Written task:
Copy every line in the listing that contains "music".

☆ ☆ ☆ ☆

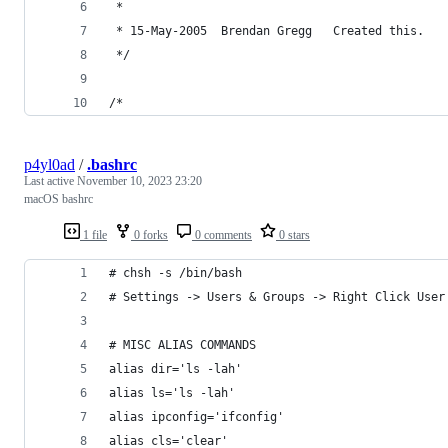
 *
 * 15-May-2005  Brendan Gregg   Created this.
 */
/*
p4yl0ad
/
.bashrc
Last active
November 10, 2023 23:20
macOS bashrc
1 file
0 forks
0 comments
0 stars
# chsh -s /bin/bash
# Settings -> Users & Groups -> Right Click User
# MISC ALIAS COMMANDS
alias dir='ls -lah'
alias ls='ls -lah'
alias ipconfig='ifconfig'
alias cls='clear'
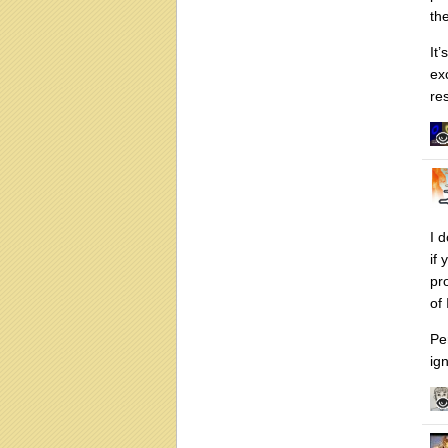
th
It
ex
re
I d
if
pr
of
Pe
ign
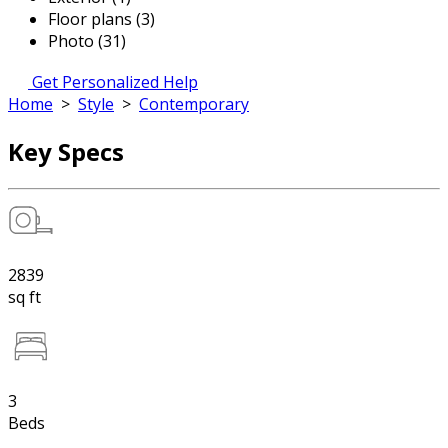
Floor plans (3)
Photo (31)
Get Personalized Help
Home
>
Style
>
Contemporary
Key Specs
2839
sq ft
3
Beds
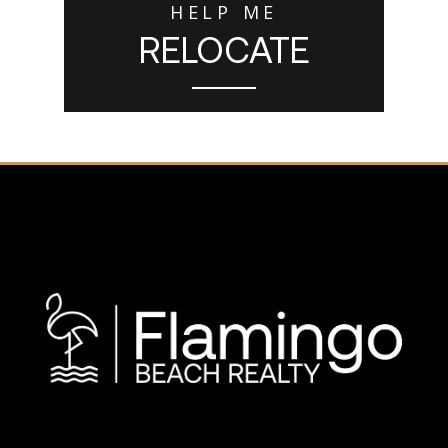
HELP ME
RELOCATE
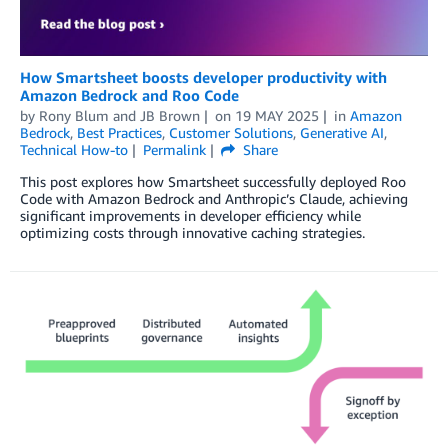
How Smartsheet boosts developer productivity with
Amazon Bedrock and Roo Code
by
Rony Blum
and
JB Brown
on
19 MAY 2025
in
Amazon
Bedrock
,
Best Practices
,
Customer Solutions
,
Generative AI
,
Technical How-to
Permalink
Share
This post explores how Smartsheet successfully deployed Roo
Code with Amazon Bedrock and Anthropic’s Claude, achieving
significant improvements in developer efficiency while
optimizing costs through innovative caching strategies.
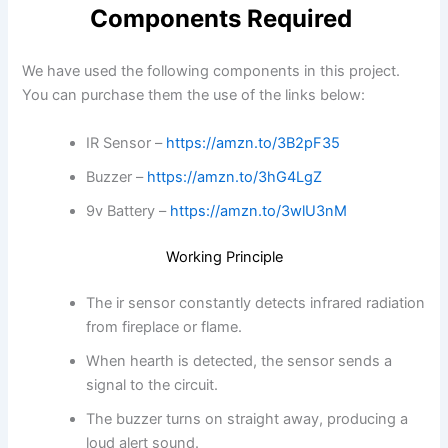
Components Required
We have used the following components in this project.
You can purchase them the use of the links below:
IR Sensor –
https://amzn.to/3B2pF35
Buzzer –
https://amzn.to/3hG4LgZ
9v Battery –
https://amzn.to/3wlU3nM
Working Principle
The ir sensor constantly detects infrared radiation
from fireplace or flame.
When hearth is detected, the sensor sends a
signal to the circuit.
The buzzer turns on straight away, producing a
loud alert sound.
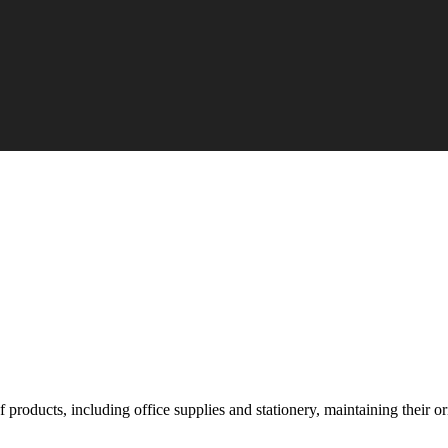
roducts, including office supplies and stationery, maintaining their orig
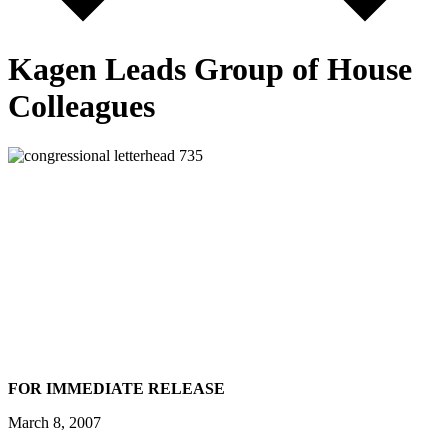
Kagen Leads Group of House
Colleagues
FOR IMMEDIATE RELEASE
March 8, 2007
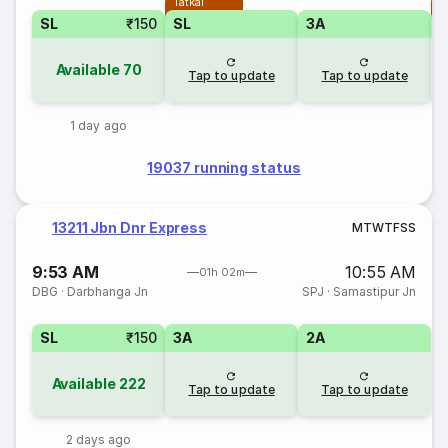
Tatkal
T
SL
₹150
SL
3A
Available
70
Tap to update
Tap to update
1 day ago
19037 running status
13211 Jbn Dnr Express
M
T
W
T
F
S
S
9:53 AM
10:55 AM
01h 02m
DBG
·
Darbhanga Jn
SPJ
·
Samastipur Jn
SL
₹150
3A
2A
Available
222
Tap to update
Tap to update
2 days ago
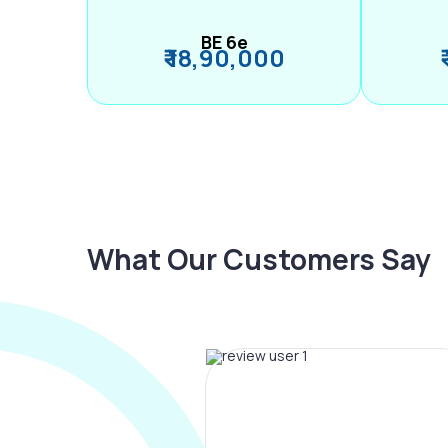
BE 6e
₹ 18,90,000
What Our Customers Say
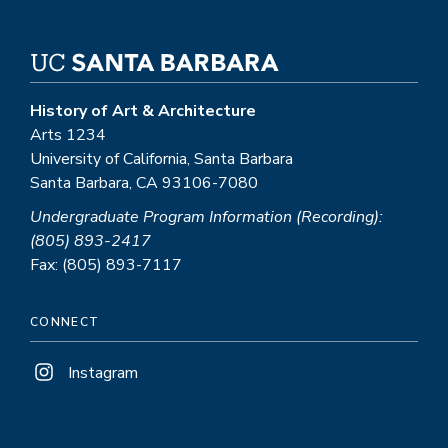
History of Art & Architecture
Arts 1234
University of California, Santa Barbara
Santa Barbara, CA 93106-7080
Undergraduate Program Information (Recording):
(805) 893-2417
Fax: (805) 893-7117
CONNECT
Instagram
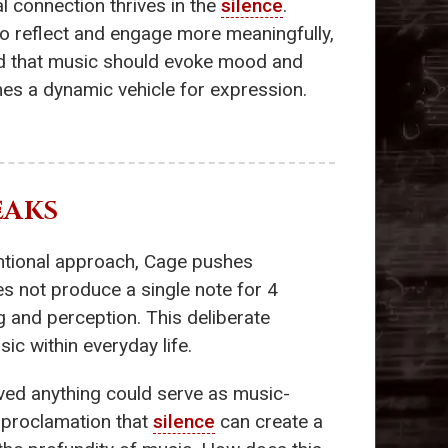
 connection thrives in the
silence
.
to reflect and engage more meaningfully,
d that music should evoke mood and
es a dynamic vehicle for expression.
EAKS
ntional approach, Cage pushes
es not produce a single note for 4
 and perception. This deliberate
ic within everyday life.
eved anything could serve as music-
l proclamation that
silence
can create a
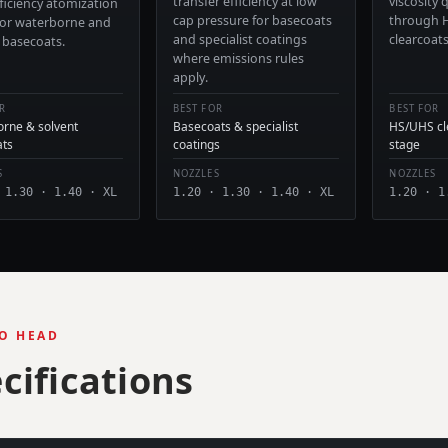
transfer efficiency at low
viscosity
ficiency atomization
cap pressure for basecoats
through 
for waterborne and
and specialist coatings
clearcoat
 basecoats.
where emissions rules
apply.
R
BEST FOR
BEST FOR
rne & solvent
Basecoats & specialist
HS/UHS cle
ats
coatings
stage
S
NOZZLES
NOZZLES
 1.30 · 1.40 · XL
1.20 · 1.30 · 1.40 · XL
1.20 · 1
O HEAD
cifications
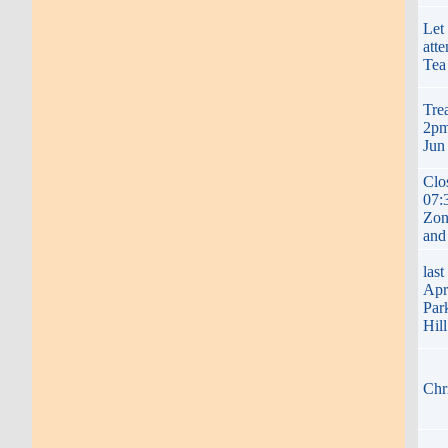
Let
att
Tea
Tre
2pm
Jun
Clo
07:
Zon
and
las
Apr
Par
Hil
Chr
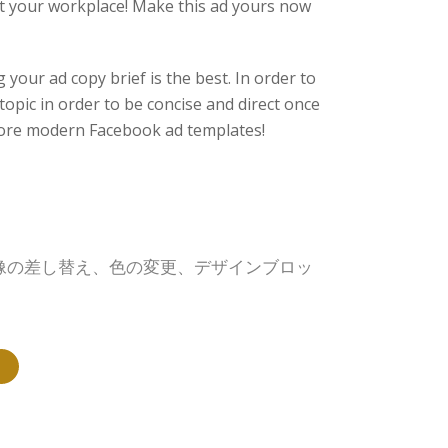
at your workplace! Make this ad yours now
your ad copy brief is the best. In order to
 topic in order to be concise and direct once
ore modern Facebook ad templates!
画像の差し替え、色の変更、デザインブロッ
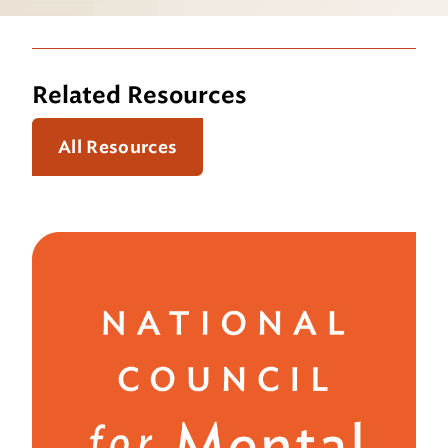
Related Resources
All Resources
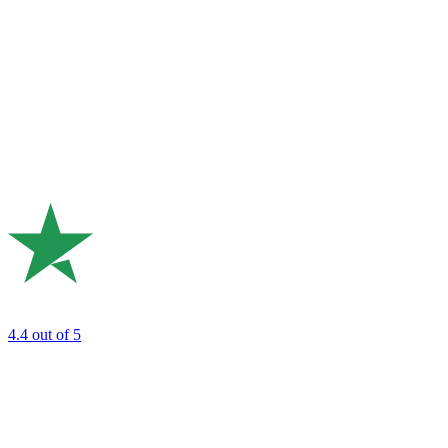
4.4
out of 5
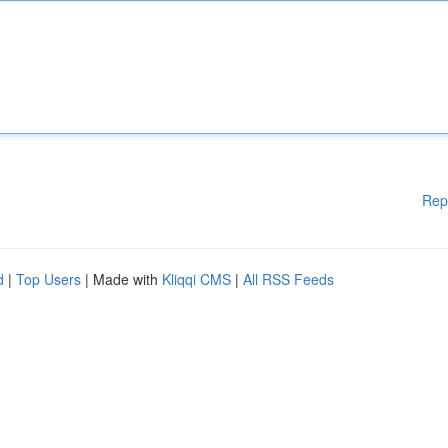
Rep
d
|
Top Users
| Made with
Kliqqi CMS
|
All RSS Feeds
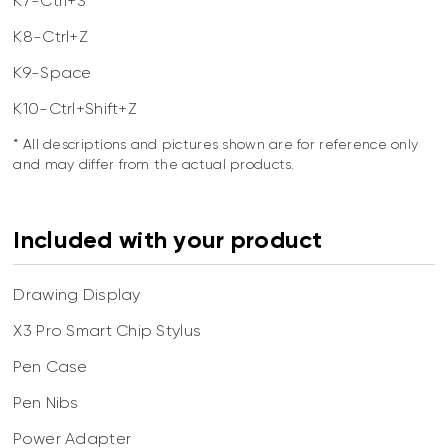
K7-Ctrl+S
K8-Ctrl+Z
K9-Space
K10-Ctrl+Shift+Z
* All descriptions and pictures shown are for reference only
and may differ from the actual products.
Included with your product
Drawing Display
X3 Pro Smart Chip Stylus
Pen Case
Pen Nibs
Power Adapter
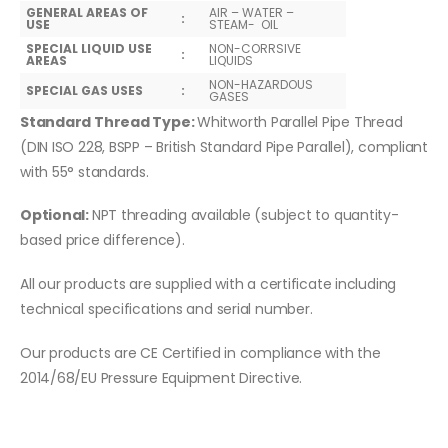
GENERAL AREAS OF
AIR – WATER –
:
USE
STEAM- OIL
SPECIAL LIQUID USE
NON-CORRSIVE
:
AREAS
LIQUIDS
NON-HAZARDOUS
SPECIAL GAS USES
:
GASES
Standard Thread Type:
Whitworth Parallel Pipe Thread
(DIN ISO 228, BSPP – British Standard Pipe Parallel), compliant
with 55° standards.
Optional:
NPT threading available (subject to quantity-
based price difference).
All our products are supplied with a certificate including
technical specifications and serial number.
Our products are CE Certified in compliance with the
2014/68/EU Pressure Equipment Directive.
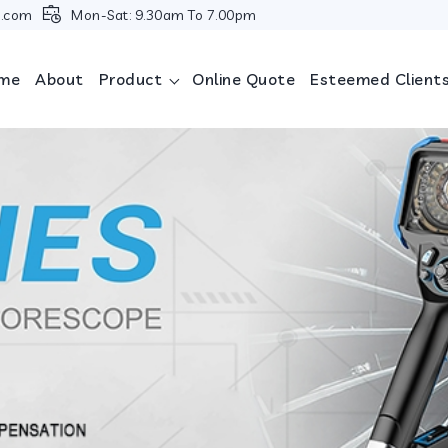
i.com
Mon-Sat: 9.30am To 7.00pm
me
About
Product
Online Quote
Esteemed Client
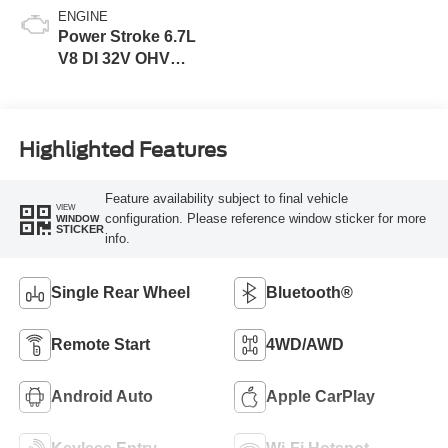
ENGINE
Power Stroke 6.7L
V8 DI 32V OHV
Turbodiesel
Highlighted Features
Feature availability subject to final vehicle
VIEW
configuration. Please reference window sticker for more
WINDOW
STICKER
info.
Single Rear Wheel
Bluetooth®
Remote Start
4WD/AWD
Android Auto
Apple CarPlay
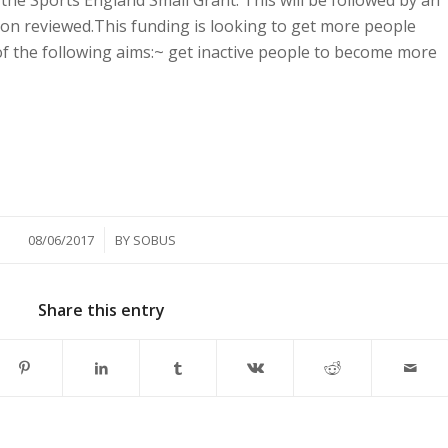
o the Sports England Small Grant. This will be followed by an
ion reviewed.This funding is looking to get more people
f the following aims:~ get inactive people to become more
/
08/06/2017
BY
SOBUS
Share this entry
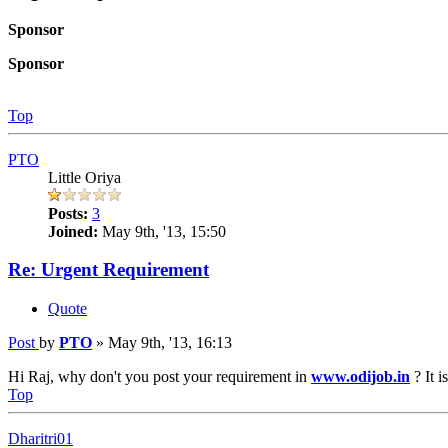
Sponsor
Sponsor
Top
PTO
Little Oriya
Posts:
3
Joined:
May 9th, '13, 15:50
Re: Urgent Requirement
Quote
Post
by
PTO
»
May 9th, '13, 16:13
Hi Raj, why don't you post your requirement in
www.odijob.in
? It 
Top
Dharitri01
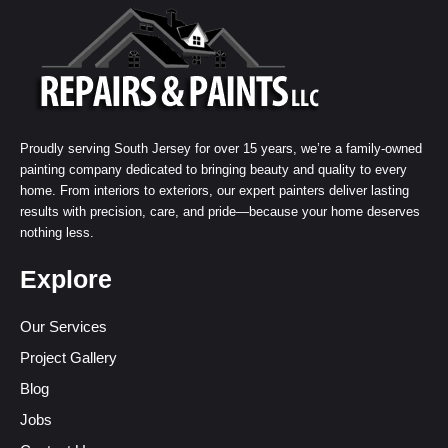
Proudly serving South Jersey for over 15 years, we’re a family-owned
painting company dedicated to bringing beauty and quality to every
home. From interiors to exteriors, our expert painters deliver lasting
results with precision, care, and pride—because your home deserves
nothing less.
Explore
Our Services
Project Gallery
Blog
Jobs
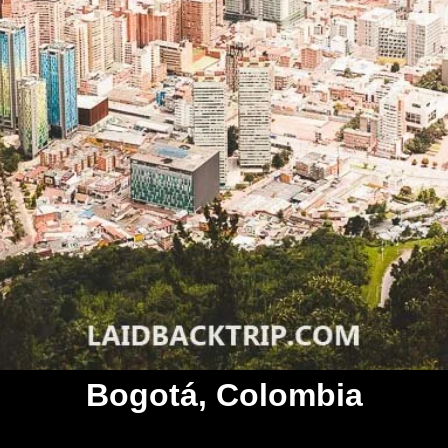
Bogotá, Colombia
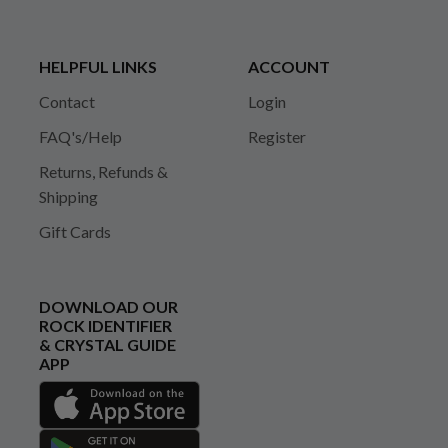
HELPFUL LINKS
ACCOUNT
Contact
Login
FAQ's/Help
Register
Returns, Refunds &
Shipping
Gift Cards
DOWNLOAD OUR
ROCK IDENTIFIER
& CRYSTAL GUIDE
APP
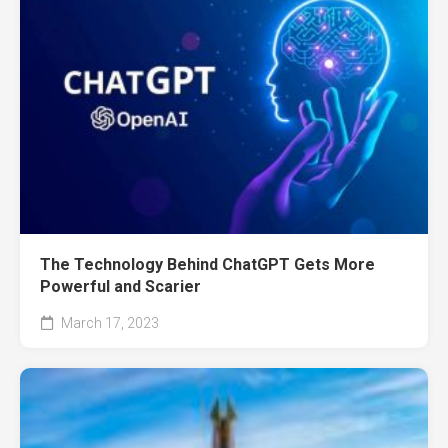
The Technology Behind ChatGPT Gets More
Powerful and Scarier
March 17, 2023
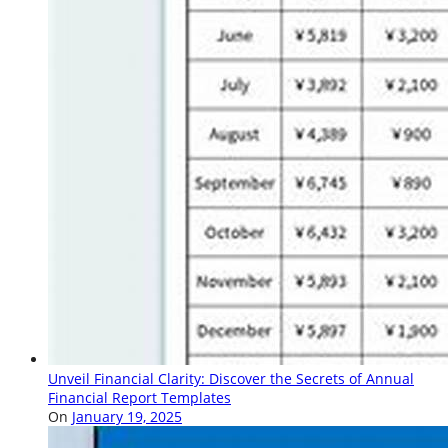
Unveil Financial Clarity: Discover the Secrets of Annual
Financial Report Templates
On
January 19, 2025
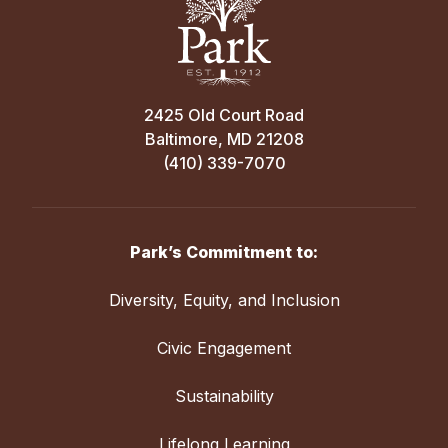
2425 Old Court Road
Baltimore, MD 21208
(410) 339-7070
Park’s Commitment to:
Diversity, Equity, and Inclusion
Civic Engagement
Sustainability
Lifelong Learning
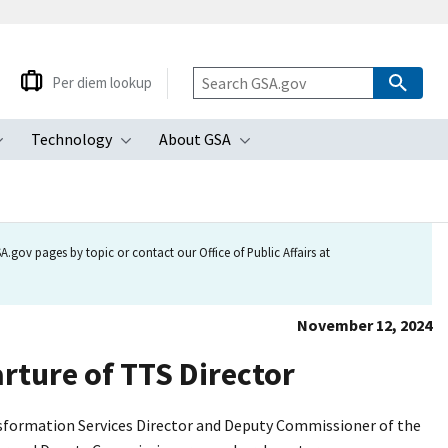
Per diem lookup
Technology
About GSA
ubmenu
Toggle submenu
Toggle submenu
Toggle submenu
.gov pages by topic or contact our Office of Public Affairs at
November 12, 2024
rture of TTS Director
nsformation Services Director and Deputy Commissioner of the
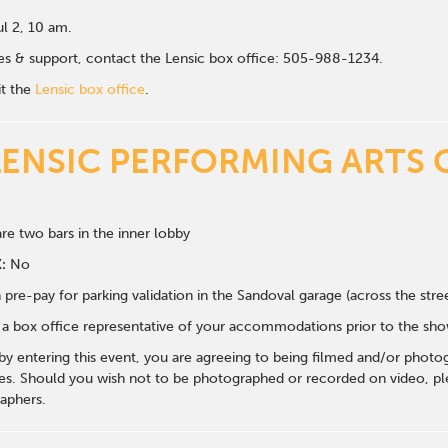
ul 2, 10 am.
ales & support, contact the Lensic box office: 505-988-1234.
it the
Lensic box office
.
LENSIC PERFORMING ARTS 
re two bars in the inner lobby
:
No
 pre-pay for parking validation in the Sandoval garage (across the str
y a box office representative of your accommodations prior to the sh
 by entering this event, you are agreeing to being filmed and/or photo
s. Should you wish not to be photographed or recorded on video, ple
aphers.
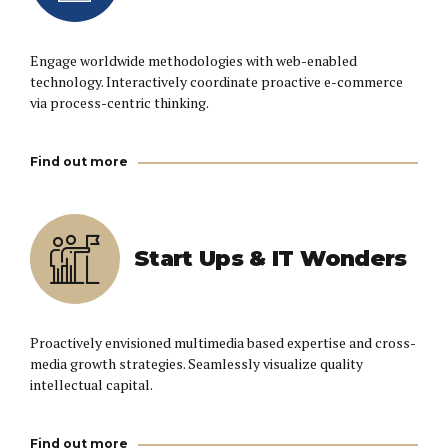
Engage worldwide methodologies with web-enabled
technology. Interactively coordinate proactive e-commerce
via process-centric thinking.
Find out more
Start Ups & IT Wonders
Proactively envisioned multimedia based expertise and cross-
media growth strategies. Seamlessly visualize quality
intellectual capital.
Find out more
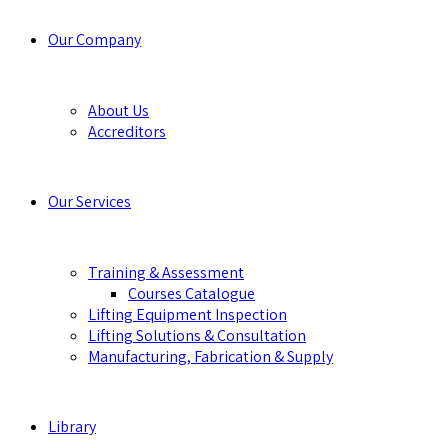
Our Company
About Us
Accreditors
Our Services
Training & Assessment
Courses Catalogue
Lifting Equipment Inspection
Lifting Solutions & Consultation
Manufacturing, Fabrication & Supply
Library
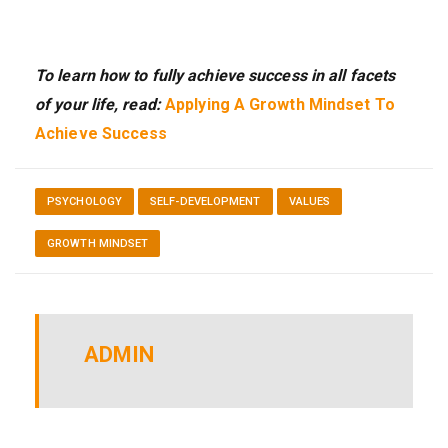
To learn how to fully achieve success in all facets
of your life, read:
Applying A Growth Mindset To
Achieve Success
PSYCHOLOGY
SELF-DEVELOPMENT
VALUES
GROWTH MINDSET
ADMIN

☆ ☆ ☆ ☆

Output below:
d that music should evoke mood and
eved anything could serve as music-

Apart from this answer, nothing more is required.